[Page excerpt — start]

Frailty is a state of an increased vulnerability to stressors caused by decline in physiological reserve in multiple physiological systems (Ghachem et al 2021; Seiffert et al 2017). The concept of frailty assessment is not new, yet in a last year, in time of the pandemic, it has caught clinicians' and researchers' particular attention worldwide. One of the main limitations of the frailty concept is the lack of a unified diagnostic standard. The two principal existing models of frailty are the phenotype model (Fried et al. 2001) and the cumulative deficit model (Rockwood et al 2005). Based on the second one, the Clinical Frailty Scale that we used in the study, is a 9-point scale (the higher scores mean greater risk) that is being used both in prognosis and to set care goals (Rockwood and Theou 2020). Frailty prevalence is much higher in the elderly, especially among LTCF residents (Kanwar et al 2013). Our study revealed no significant difference in baseline CFS score between COVID-19 survivors and anti-SARS-CoV-2 IgG naive patients in a group of all 78 residents. There was, however, a statistical difference in CFS level between anti-SAR-CoV-2 IgG naive patients and COVID-19 survivors (median CFS 5 vs CFS 6, respectively). However, it has been observed that it was easier to isolate patients with lower CFS scores. Besides, their better functional status allowed them to minimize their contact with other residents and staff during COVID-19 outbreak. Previous studies indicate that COVID-19 outbreak and isolation can accelerate the frailty progression of institutionalized elderly by around 20% (Greco et al 2021). Frailty affects older adults’ responses to vaccines (Andrew and McElhaney 2021). In contrast, our study did not reveal significant dependence of frailty in the IgG response to COVID-19 mRNA vaccine. Our observation is complementary with the similar study by Salmeron Rios et al. (2021), which suggests that the BNT162b2 mRNA COVID‐19 vaccine in older adults produces immunogenicity, independently of the frailty and disability profiles.

The main limitation of our study was a relatively small group of residents. This affected especially comparative analyzes of the subgroups, for example, the effect of gender. Moreover, the previously infected group was almost three times larger than IgG naive one. Furthermore, we only focused on IgG measurement while immunization can also be generated involving other types of immune memory (i.e., memory B cells, memory CD8+T cells, memory CD4+T cells). There are studies suggesting that circulating antibody titers are not predictive of T cell memory; therefore simple serological tests for SARS-CoV-2 antibodies do not reflect the richness and durability of immune memory to SARS-CoV-2 (Dan et al 2021).

[Page excerpt — finish]

▶ **Description of the task**
Copy from the frailty discussion the part that opens with the words "The main limitation of" and closes with "(Dan et al 2021).".

[Dataset excerpt — start]

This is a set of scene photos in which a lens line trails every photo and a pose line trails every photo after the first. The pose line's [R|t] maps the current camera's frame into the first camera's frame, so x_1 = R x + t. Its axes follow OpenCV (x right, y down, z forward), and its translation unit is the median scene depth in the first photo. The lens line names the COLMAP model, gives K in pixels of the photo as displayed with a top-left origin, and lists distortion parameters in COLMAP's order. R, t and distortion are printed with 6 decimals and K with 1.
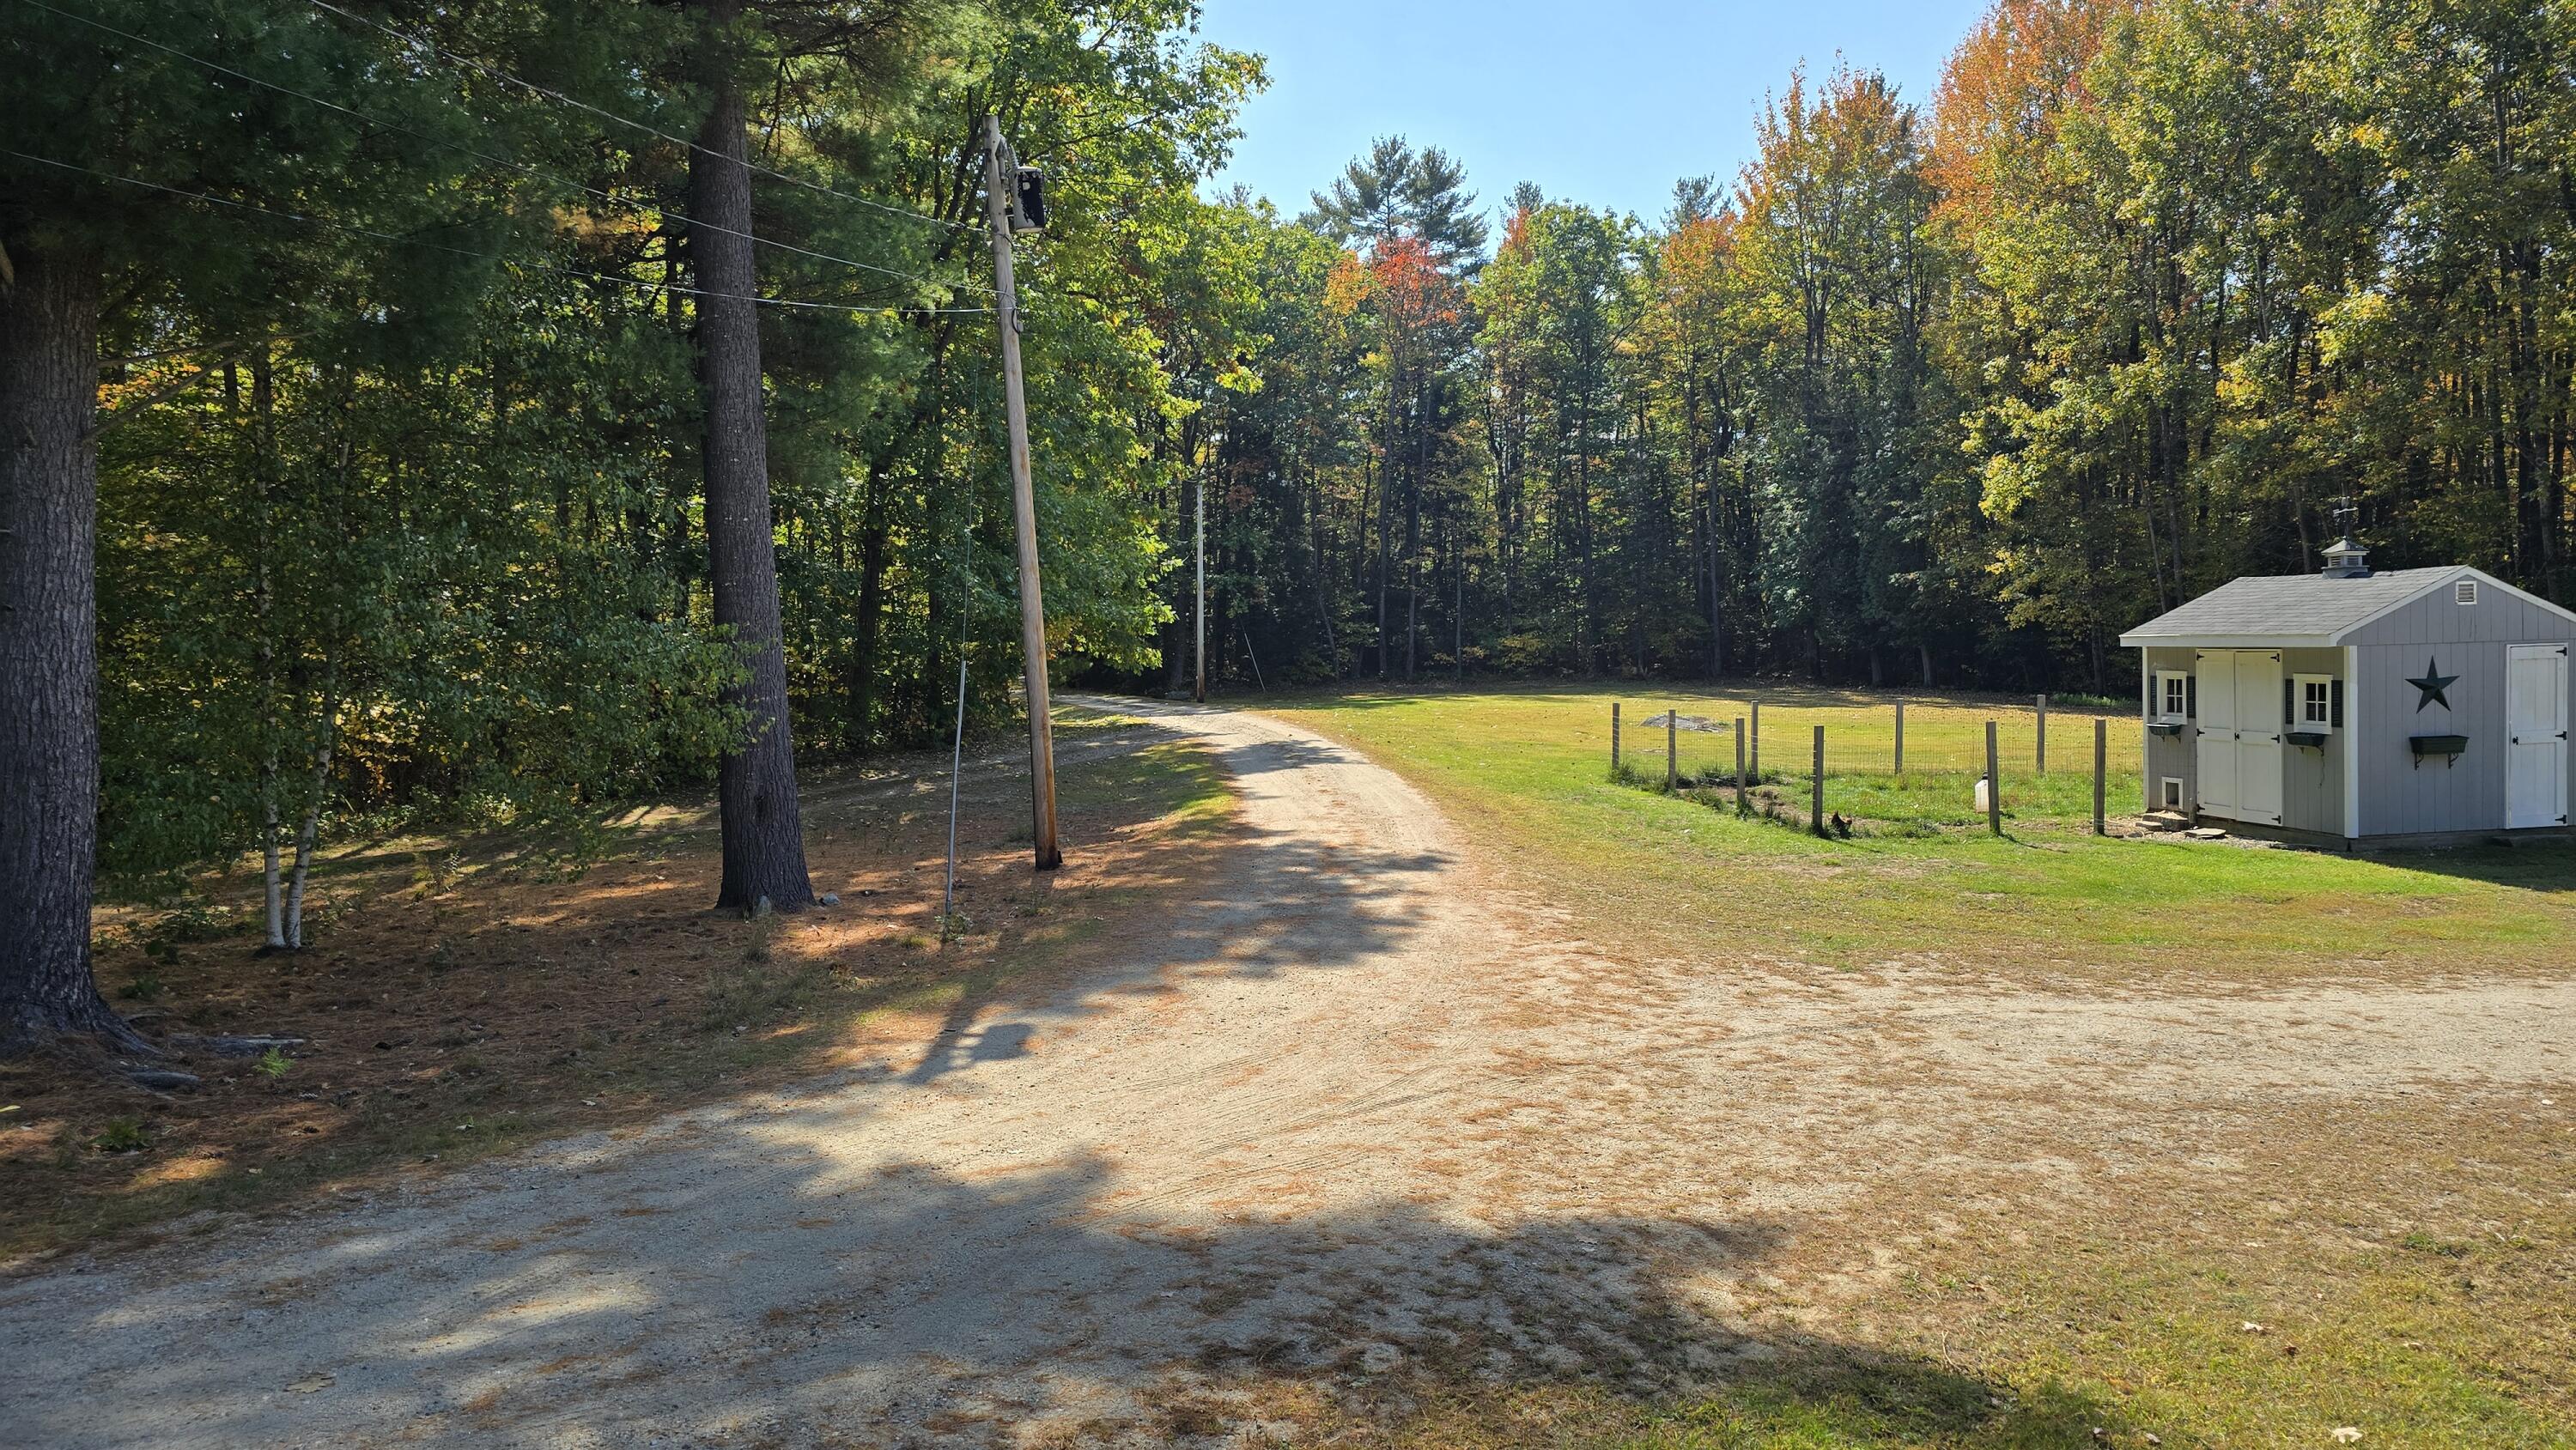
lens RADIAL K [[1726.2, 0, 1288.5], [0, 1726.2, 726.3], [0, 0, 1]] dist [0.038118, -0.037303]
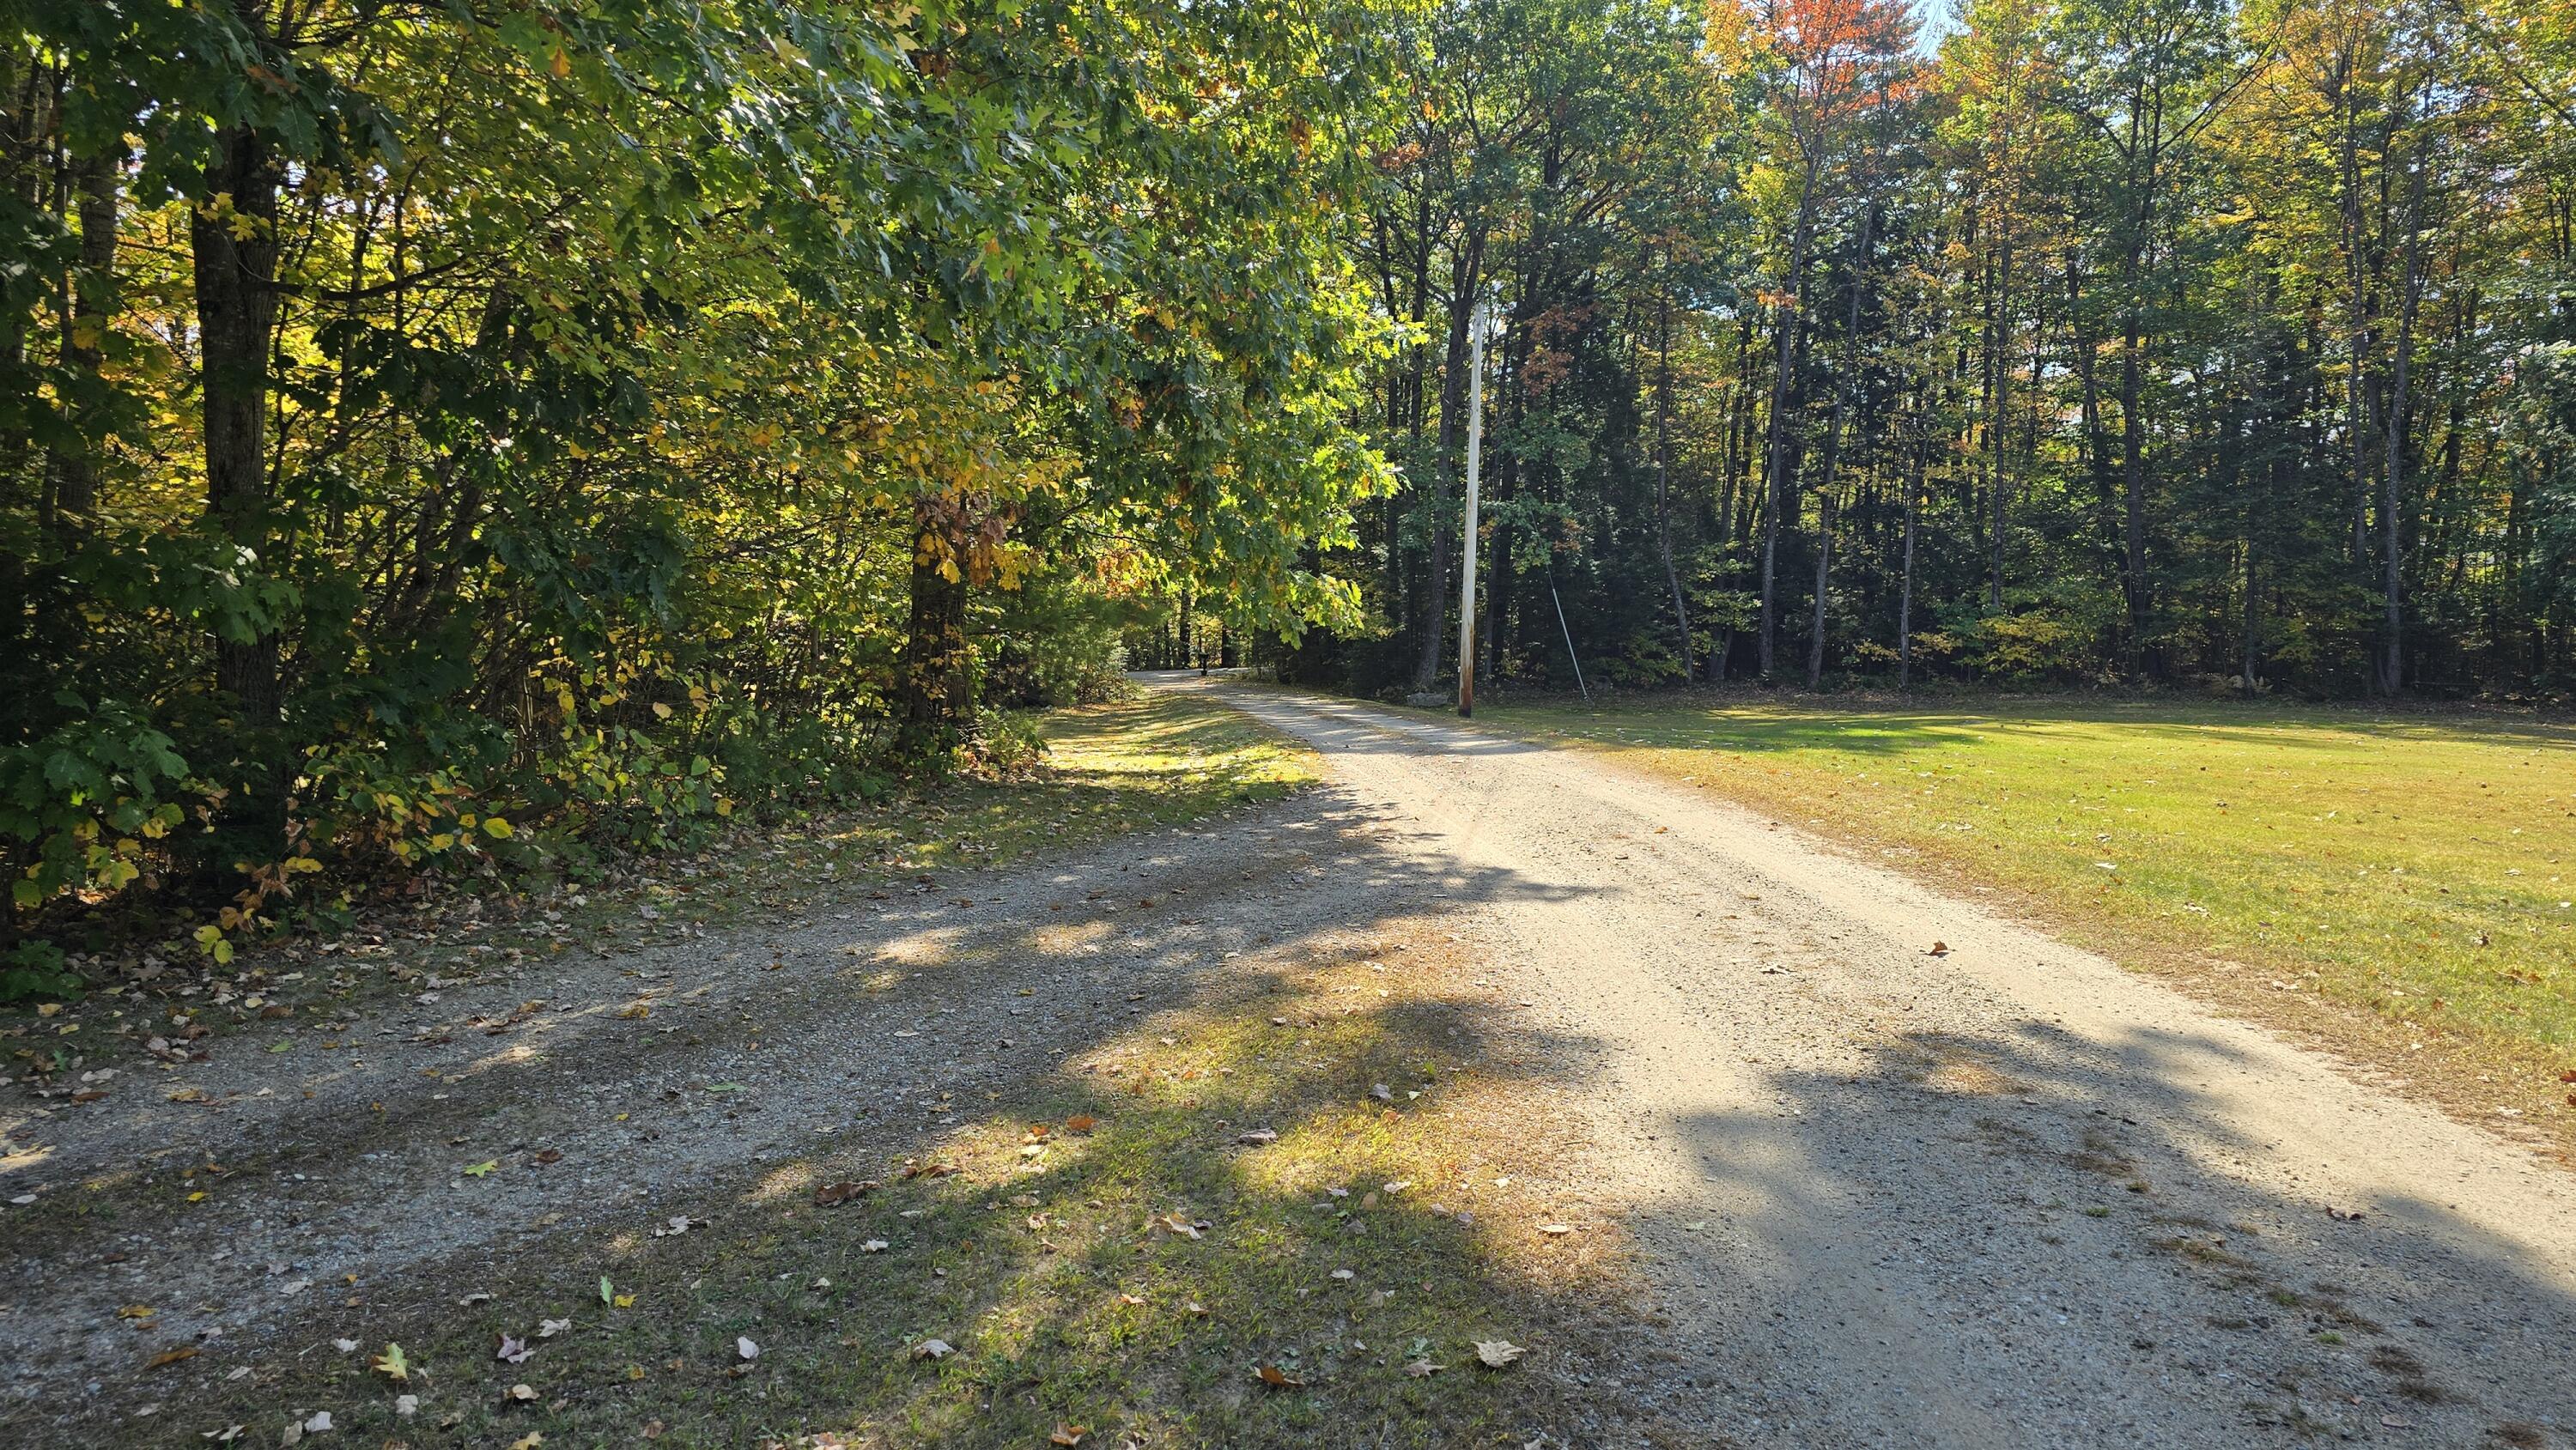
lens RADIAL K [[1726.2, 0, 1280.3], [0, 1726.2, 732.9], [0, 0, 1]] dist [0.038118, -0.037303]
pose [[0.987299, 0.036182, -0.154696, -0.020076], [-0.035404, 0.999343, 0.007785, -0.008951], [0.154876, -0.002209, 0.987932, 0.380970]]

[Dataset excerpt — finish]

▶ **Response for this exercise**
The main limitation of our study was a relatively small group of residents. This affected especially comparative analyzes of the subgroups, for example, the effect of gender. Moreover, the previously infected group was almost three times larger than IgG naive one. Furthermore, we only focused on IgG measurement while immunization can also be generated involving other types of immune memory (i.e., memory B cells, memory CD8+T cells, memory CD4+T cells). There are studies suggesting that circulating antibody titers are not predictive of T cell memory; therefore simple serological tests for SARS-CoV-2 antibodies do not reflect the richness and durability of immune memory to SARS-CoV-2 (Dan et al 2021).